[Exercise brief] Repeat every line of the material, character for character.

═══ Information provided ═══

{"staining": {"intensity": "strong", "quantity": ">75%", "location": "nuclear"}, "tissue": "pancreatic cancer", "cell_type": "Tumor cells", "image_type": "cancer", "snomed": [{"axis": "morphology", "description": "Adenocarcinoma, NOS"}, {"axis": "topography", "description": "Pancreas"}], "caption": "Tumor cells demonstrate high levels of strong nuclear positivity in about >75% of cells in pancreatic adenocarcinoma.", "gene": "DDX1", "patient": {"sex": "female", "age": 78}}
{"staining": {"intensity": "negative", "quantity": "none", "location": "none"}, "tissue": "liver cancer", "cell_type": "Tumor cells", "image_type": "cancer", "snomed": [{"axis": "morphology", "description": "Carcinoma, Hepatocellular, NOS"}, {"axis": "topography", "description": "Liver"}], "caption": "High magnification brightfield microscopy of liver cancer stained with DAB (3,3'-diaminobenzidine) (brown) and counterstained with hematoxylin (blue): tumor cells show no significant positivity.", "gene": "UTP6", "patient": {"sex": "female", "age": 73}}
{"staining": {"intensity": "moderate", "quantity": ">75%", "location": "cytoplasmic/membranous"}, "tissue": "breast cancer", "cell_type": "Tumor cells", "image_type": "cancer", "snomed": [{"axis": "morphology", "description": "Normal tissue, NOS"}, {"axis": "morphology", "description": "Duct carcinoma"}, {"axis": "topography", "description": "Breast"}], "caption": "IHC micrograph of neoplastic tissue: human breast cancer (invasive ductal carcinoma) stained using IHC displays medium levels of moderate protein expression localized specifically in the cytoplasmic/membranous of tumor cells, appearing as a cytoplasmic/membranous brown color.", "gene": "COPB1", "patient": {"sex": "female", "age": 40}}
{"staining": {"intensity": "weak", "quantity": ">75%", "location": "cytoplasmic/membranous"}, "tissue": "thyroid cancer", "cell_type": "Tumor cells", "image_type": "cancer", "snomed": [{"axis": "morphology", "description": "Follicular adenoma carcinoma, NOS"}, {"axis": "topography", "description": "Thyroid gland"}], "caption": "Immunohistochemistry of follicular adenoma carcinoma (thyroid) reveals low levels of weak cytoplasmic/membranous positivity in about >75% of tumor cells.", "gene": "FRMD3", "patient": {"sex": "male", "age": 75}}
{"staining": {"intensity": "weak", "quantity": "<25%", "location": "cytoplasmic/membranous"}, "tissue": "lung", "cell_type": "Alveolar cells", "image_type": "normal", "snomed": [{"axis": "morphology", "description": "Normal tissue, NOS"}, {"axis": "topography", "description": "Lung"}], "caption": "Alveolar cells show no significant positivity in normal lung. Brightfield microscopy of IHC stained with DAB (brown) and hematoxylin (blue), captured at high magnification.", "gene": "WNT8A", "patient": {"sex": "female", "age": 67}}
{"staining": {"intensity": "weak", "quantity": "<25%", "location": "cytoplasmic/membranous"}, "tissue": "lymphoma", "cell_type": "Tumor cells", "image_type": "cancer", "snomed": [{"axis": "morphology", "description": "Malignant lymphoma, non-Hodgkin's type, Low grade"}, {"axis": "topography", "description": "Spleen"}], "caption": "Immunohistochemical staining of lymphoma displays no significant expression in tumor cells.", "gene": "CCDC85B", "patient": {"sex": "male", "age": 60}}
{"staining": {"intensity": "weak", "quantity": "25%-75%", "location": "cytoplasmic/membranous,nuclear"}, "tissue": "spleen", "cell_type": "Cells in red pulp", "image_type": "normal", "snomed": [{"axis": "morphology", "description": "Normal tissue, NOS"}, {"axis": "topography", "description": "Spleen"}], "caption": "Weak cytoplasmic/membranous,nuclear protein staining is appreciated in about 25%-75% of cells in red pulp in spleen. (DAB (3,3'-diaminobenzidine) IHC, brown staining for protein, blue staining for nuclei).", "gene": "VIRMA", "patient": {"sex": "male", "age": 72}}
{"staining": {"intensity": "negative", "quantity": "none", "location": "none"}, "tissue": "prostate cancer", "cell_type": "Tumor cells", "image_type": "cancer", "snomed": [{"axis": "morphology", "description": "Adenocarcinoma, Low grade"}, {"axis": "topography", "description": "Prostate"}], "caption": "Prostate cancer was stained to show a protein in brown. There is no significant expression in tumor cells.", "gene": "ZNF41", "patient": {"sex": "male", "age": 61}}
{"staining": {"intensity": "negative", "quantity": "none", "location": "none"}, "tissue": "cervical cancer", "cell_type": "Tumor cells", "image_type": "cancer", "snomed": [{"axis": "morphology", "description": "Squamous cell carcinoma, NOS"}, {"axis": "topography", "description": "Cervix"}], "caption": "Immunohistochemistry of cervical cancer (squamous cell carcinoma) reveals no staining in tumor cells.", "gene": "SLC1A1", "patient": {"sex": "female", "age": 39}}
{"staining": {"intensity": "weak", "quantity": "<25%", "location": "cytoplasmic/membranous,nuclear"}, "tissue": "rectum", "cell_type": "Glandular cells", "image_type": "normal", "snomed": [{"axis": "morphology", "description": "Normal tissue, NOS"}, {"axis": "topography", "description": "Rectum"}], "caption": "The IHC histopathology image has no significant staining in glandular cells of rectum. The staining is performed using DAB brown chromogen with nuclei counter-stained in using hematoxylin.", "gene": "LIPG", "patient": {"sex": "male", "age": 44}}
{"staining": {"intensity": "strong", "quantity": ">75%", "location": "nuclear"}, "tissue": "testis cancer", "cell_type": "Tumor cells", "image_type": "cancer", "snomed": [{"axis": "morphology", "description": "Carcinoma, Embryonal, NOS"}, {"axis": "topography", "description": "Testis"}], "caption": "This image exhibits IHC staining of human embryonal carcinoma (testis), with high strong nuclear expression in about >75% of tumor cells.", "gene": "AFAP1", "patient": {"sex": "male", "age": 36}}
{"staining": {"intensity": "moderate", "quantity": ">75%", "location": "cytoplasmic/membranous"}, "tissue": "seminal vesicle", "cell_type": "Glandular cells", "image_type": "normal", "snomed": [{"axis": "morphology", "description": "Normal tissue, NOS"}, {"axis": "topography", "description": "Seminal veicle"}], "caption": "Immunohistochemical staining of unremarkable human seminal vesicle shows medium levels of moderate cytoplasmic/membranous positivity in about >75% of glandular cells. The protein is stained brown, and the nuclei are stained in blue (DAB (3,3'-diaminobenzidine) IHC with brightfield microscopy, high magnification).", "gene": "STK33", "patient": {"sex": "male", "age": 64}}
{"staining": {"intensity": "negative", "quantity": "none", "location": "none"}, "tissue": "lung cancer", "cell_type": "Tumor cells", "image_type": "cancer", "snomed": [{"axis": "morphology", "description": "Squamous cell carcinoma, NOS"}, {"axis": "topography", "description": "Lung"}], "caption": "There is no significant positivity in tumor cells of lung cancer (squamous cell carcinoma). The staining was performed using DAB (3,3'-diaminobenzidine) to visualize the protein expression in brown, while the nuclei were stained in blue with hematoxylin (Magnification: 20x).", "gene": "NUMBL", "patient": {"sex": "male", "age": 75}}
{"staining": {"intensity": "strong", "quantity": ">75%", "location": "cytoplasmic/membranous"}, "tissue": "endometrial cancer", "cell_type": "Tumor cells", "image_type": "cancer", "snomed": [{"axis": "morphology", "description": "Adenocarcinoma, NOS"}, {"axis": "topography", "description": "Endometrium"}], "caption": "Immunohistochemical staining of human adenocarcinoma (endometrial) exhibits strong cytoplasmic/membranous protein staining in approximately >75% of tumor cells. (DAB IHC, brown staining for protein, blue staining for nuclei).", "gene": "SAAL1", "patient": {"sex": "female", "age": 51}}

═══

[Solved problem]
{"staining": {"intensity": "strong", "quantity": ">75%", "location": "nuclear"}, "tissue": "pancreatic cancer", "cell_type": "Tumor cells", "image_type": "cancer", "snomed": [{"axis": "morphology", "description": "Adenocarcinoma, NOS"}, {"axis": "topography", "description": "Pancreas"}], "caption": "Tumor cells demonstrate high levels of strong nuclear positivity in about >75% of cells in pancreatic adenocarcinoma.", "gene": "DDX1", "patient": {"sex": "female", "age": 78}}
{"staining": {"intensity": "negative", "quantity": "none", "location": "none"}, "tissue": "liver cancer", "cell_type": "Tumor cells", "image_type": "cancer", "snomed": [{"axis": "morphology", "description": "Carcinoma, Hepatocellular, NOS"}, {"axis": "topography", "description": "Liver"}], "caption": "High magnification brightfield microscopy of liver cancer stained with DAB (3,3'-diaminobenzidine) (brown) and counterstained with hematoxylin (blue): tumor cells show no significant positivity.", "gene": "UTP6", "patient": {"sex": "female", "age": 73}}
{"staining": {"intensity": "moderate", "quantity": ">75%", "location": "cytoplasmic/membranous"}, "tissue": "breast cancer", "cell_type": "Tumor cells", "image_type": "cancer", "snomed": [{"axis": "morphology", "description": "Normal tissue, NOS"}, {"axis": "morphology", "description": "Duct carcinoma"}, {"axis": "topography", "description": "Breast"}], "caption": "IHC micrograph of neoplastic tissue: human breast cancer (invasive ductal carcinoma) stained using IHC displays medium levels of moderate protein expression localized specifically in the cytoplasmic/membranous of tumor cells, appearing as a cytoplasmic/membranous brown color.", "gene": "COPB1", "patient": {"sex": "female", "age": 40}}
{"staining": {"intensity": "weak", "quantity": ">75%", "location": "cytoplasmic/membranous"}, "tissue": "thyroid cancer", "cell_type": "Tumor cells", "image_type": "cancer", "snomed": [{"axis": "morphology", "description": "Follicular adenoma carcinoma, NOS"}, {"axis": "topography", "description": "Thyroid gland"}], "caption": "Immunohistochemistry of follicular adenoma carcinoma (thyroid) reveals low levels of weak cytoplasmic/membranous positivity in about >75% of tumor cells.", "gene": "FRMD3", "patient": {"sex": "male", "age": 75}}
{"staining": {"intensity": "weak", "quantity": "<25%", "location": "cytoplasmic/membranous"}, "tissue": "lung", "cell_type": "Alveolar cells", "image_type": "normal", "snomed": [{"axis": "morphology", "description": "Normal tissue, NOS"}, {"axis": "topography", "description": "Lung"}], "caption": "Alveolar cells show no significant positivity in normal lung. Brightfield microscopy of IHC stained with DAB (brown) and hematoxylin (blue), captured at high magnification.", "gene": "WNT8A", "patient": {"sex": "female", "age": 67}}
{"staining": {"intensity": "weak", "quantity": "<25%", "location": "cytoplasmic/membranous"}, "tissue": "lymphoma", "cell_type": "Tumor cells", "image_type": "cancer", "snomed": [{"axis": "morphology", "description": "Malignant lymphoma, non-Hodgkin's type, Low grade"}, {"axis": "topography", "description": "Spleen"}], "caption": "Immunohistochemical staining of lymphoma displays no significant expression in tumor cells.", "gene": "CCDC85B", "patient": {"sex": "male", "age": 60}}
{"staining": {"intensity": "weak", "quantity": "25%-75%", "location": "cytoplasmic/membranous,nuclear"}, "tissue": "spleen", "cell_type": "Cells in red pulp", "image_type": "normal", "snomed": [{"axis": "morphology", "description": "Normal tissue, NOS"}, {"axis": "topography", "description": "Spleen"}], "caption": "Weak cytoplasmic/membranous,nuclear protein staining is appreciated in about 25%-75% of cells in red pulp in spleen. (DAB (3,3'-diaminobenzidine) IHC, brown staining for protein, blue staining for nuclei).", "gene": "VIRMA", "patient": {"sex": "male", "age": 72}}
{"staining": {"intensity": "negative", "quantity": "none", "location": "none"}, "tissue": "prostate cancer", "cell_type": "Tumor cells", "image_type": "cancer", "snomed": [{"axis": "morphology", "description": "Adenocarcinoma, Low grade"}, {"axis": "topography", "description": "Prostate"}], "caption": "Prostate cancer was stained to show a protein in brown. There is no significant expression in tumor cells.", "gene": "ZNF41", "patient": {"sex": "male", "age": 61}}
{"staining": {"intensity": "negative", "quantity": "none", "location": "none"}, "tissue": "cervical cancer", "cell_type": "Tumor cells", "image_type": "cancer", "snomed": [{"axis": "morphology", "description": "Squamous cell carcinoma, NOS"}, {"axis": "topography", "description": "Cervix"}], "caption": "Immunohistochemistry of cervical cancer (squamous cell carcinoma) reveals no staining in tumor cells.", "gene": "SLC1A1", "patient": {"sex": "female", "age": 39}}
{"staining": {"intensity": "weak", "quantity": "<25%", "location": "cytoplasmic/membranous,nuclear"}, "tissue": "rectum", "cell_type": "Glandular cells", "image_type": "normal", "snomed": [{"axis": "morphology", "description": "Normal tissue, NOS"}, {"axis": "topography", "description": "Rectum"}], "caption": "The IHC histopathology image has no significant staining in glandular cells of rectum. The staining is performed using DAB brown chromogen with nuclei counter-stained in using hematoxylin.", "gene": "LIPG", "patient": {"sex": "male", "age": 44}}
{"staining": {"intensity": "strong", "quantity": ">75%", "location": "nuclear"}, "tissue": "testis cancer", "cell_type": "Tumor cells", "image_type": "cancer", "snomed": [{"axis": "morphology", "description": "Carcinoma, Embryonal, NOS"}, {"axis": "topography", "description": "Testis"}], "caption": "This image exhibits IHC staining of human embryonal carcinoma (testis), with high strong nuclear expression in about >75% of tumor cells.", "gene": "AFAP1", "patient": {"sex": "male", "age": 36}}
{"staining": {"intensity": "moderate", "quantity": ">75%", "location": "cytoplasmic/membranous"}, "tissue": "seminal vesicle", "cell_type": "Glandular cells", "image_type": "normal", "snomed": [{"axis": "morphology", "description": "Normal tissue, NOS"}, {"axis": "topography", "description": "Seminal veicle"}], "caption": "Immunohistochemical staining of unremarkable human seminal vesicle shows medium levels of moderate cytoplasmic/membranous positivity in about >75% of glandular cells. The protein is stained brown, and the nuclei are stained in blue (DAB (3,3'-diaminobenzidine) IHC with brightfield microscopy, high magnification).", "gene": "STK33", "patient": {"sex": "male", "age": 64}}
{"staining": {"intensity": "negative", "quantity": "none", "location": "none"}, "tissue": "lung cancer", "cell_type": "Tumor cells", "image_type": "cancer", "snomed": [{"axis": "morphology", "description": "Squamous cell carcinoma, NOS"}, {"axis": "topography", "description": "Lung"}], "caption": "There is no significant positivity in tumor cells of lung cancer (squamous cell carcinoma). The staining was performed using DAB (3,3'-diaminobenzidine) to visualize the protein expression in brown, while the nuclei were stained in blue with hematoxylin (Magnification: 20x).", "gene": "NUMBL", "patient": {"sex": "male", "age": 75}}
{"staining": {"intensity": "strong", "quantity": ">75%", "location": "cytoplasmic/membranous"}, "tissue": "endometrial cancer", "cell_type": "Tumor cells", "image_type": "cancer", "snomed": [{"axis": "morphology", "description": "Adenocarcinoma, NOS"}, {"axis": "topography", "description": "Endometrium"}], "caption": "Immunohistochemical staining of human adenocarcinoma (endometrial) exhibits strong cytoplasmic/membranous protein staining in approximately >75% of tumor cells. (DAB IHC, brown staining for protein, blue staining for nuclei).", "gene": "SAAL1", "patient": {"sex": "female", "age": 51}}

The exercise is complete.